* _Work item_: Output each record exactly, with nothing omitted.

* _Stored items_:
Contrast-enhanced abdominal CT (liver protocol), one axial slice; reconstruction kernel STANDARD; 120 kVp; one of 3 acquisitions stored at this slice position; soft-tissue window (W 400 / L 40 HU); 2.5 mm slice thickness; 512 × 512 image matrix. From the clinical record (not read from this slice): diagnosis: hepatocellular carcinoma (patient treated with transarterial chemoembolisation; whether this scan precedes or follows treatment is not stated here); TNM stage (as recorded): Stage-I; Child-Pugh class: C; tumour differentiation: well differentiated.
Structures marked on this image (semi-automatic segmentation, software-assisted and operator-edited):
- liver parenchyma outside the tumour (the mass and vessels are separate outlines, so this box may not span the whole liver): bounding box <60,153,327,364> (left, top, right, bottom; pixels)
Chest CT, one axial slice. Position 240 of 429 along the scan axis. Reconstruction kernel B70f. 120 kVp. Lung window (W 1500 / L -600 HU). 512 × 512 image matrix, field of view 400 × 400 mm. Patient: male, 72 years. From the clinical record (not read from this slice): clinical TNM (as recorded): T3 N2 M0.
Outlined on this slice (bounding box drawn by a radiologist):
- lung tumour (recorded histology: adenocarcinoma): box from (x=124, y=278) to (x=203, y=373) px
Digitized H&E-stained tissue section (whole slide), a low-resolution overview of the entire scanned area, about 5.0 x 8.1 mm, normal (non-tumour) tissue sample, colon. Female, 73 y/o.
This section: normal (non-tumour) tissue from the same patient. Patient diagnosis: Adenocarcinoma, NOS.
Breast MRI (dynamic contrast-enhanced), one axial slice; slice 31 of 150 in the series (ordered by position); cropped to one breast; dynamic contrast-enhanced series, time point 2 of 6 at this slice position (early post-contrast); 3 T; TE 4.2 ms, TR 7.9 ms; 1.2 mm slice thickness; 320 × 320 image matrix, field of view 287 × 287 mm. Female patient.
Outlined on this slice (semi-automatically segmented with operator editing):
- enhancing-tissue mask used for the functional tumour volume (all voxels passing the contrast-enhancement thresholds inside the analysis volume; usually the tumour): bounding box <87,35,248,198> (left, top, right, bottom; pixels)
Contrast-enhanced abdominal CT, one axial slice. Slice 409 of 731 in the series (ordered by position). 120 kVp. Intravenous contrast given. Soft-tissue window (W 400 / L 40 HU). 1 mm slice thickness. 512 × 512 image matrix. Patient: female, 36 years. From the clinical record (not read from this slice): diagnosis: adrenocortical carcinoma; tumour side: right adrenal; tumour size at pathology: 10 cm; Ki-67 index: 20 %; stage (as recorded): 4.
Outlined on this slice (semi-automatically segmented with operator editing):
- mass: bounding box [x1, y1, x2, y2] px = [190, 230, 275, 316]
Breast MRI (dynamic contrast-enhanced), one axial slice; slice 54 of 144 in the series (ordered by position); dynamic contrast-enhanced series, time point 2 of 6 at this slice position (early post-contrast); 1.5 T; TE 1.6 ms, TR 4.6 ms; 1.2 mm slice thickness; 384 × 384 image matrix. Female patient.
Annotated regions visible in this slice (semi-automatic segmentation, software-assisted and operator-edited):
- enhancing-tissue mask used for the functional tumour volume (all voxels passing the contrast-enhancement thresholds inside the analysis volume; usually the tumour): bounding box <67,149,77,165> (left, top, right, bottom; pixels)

* _Answer below_:
Contrast-enhanced abdominal CT (liver protocol), one axial slice; reconstruction kernel STANDARD; 120 kVp; one of 3 acquisitions stored at this slice position; soft-tissue window (W 400 / L 40 HU); 2.5 mm slice thickness; 512 × 512 image matrix. From the clinical record (not read from this slice): diagnosis: hepatocellular carcinoma (patient treated with transarterial chemoembolisation; whether this scan precedes or follows treatment is not stated here); TNM stage (as recorded): Stage-I; Child-Pugh class: C; tumour differentiation: well differentiated.
Structures marked on this image (semi-automatic segmentation, software-assisted and operator-edited):
- liver parenchyma outside the tumour (the mass and vessels are separate outlines, so this box may not span the whole liver): bounding box <60,153,327,364> (left, top, right, bottom; pixels)
Chest CT, one axial slice. Position 240 of 429 along the scan axis. Reconstruction kernel B70f. 120 kVp. Lung window (W 1500 / L -600 HU). 512 × 512 image matrix, field of view 400 × 400 mm. Patient: male, 72 years. From the clinical record (not read from this slice): clinical TNM (as recorded): T3 N2 M0.
Outlined on this slice (bounding box drawn by a radiologist):
- lung tumour (recorded histology: adenocarcinoma): box from (x=124, y=278) to (x=203, y=373) px
Digitized H&E-stained tissue section (whole slide), a low-resolution overview of the entire scanned area, about 5.0 x 8.1 mm, normal (non-tumour) tissue sample, colon. Female, 73 y/o.
This section: normal (non-tumour) tissue from the same patient. Patient diagnosis: Adenocarcinoma, NOS.
Breast MRI (dynamic contrast-enhanced), one axial slice; slice 31 of 150 in the series (ordered by position); cropped to one breast; dynamic contrast-enhanced series, time point 2 of 6 at this slice position (early post-contrast); 3 T; TE 4.2 ms, TR 7.9 ms; 1.2 mm slice thickness; 320 × 320 image matrix, field of view 287 × 287 mm. Female patient.
Outlined on this slice (semi-automatically segmented with operator editing):
- enhancing-tissue mask used for the functional tumour volume (all voxels passing the contrast-enhancement thresholds inside the analysis volume; usually the tumour): bounding box <87,35,248,198> (left, top, right, bottom; pixels)
Contrast-enhanced abdominal CT, one axial slice. Slice 409 of 731 in the series (ordered by position). 120 kVp. Intravenous contrast given. Soft-tissue window (W 400 / L 40 HU). 1 mm slice thickness. 512 × 512 image matrix. Patient: female, 36 years. From the clinical record (not read from this slice): diagnosis: adrenocortical carcinoma; tumour side: right adrenal; tumour size at pathology: 10 cm; Ki-67 index: 20 %; stage (as recorded): 4.
Outlined on this slice (semi-automatically segmented with operator editing):
- mass: bounding box [x1, y1, x2, y2] px = [190, 230, 275, 316]
Breast MRI (dynamic contrast-enhanced), one axial slice; slice 54 of 144 in the series (ordered by position); dynamic contrast-enhanced series, time point 2 of 6 at this slice position (early post-contrast); 1.5 T; TE 1.6 ms, TR 4.6 ms; 1.2 mm slice thickness; 384 × 384 image matrix. Female patient.
Annotated regions visible in this slice (semi-automatic segmentation, software-assisted and operator-edited):
- enhancing-tissue mask used for the functional tumour volume (all voxels passing the contrast-enhancement thresholds inside the analysis volume; usually the tumour): bounding box <67,149,77,165> (left, top, right, bottom; pixels)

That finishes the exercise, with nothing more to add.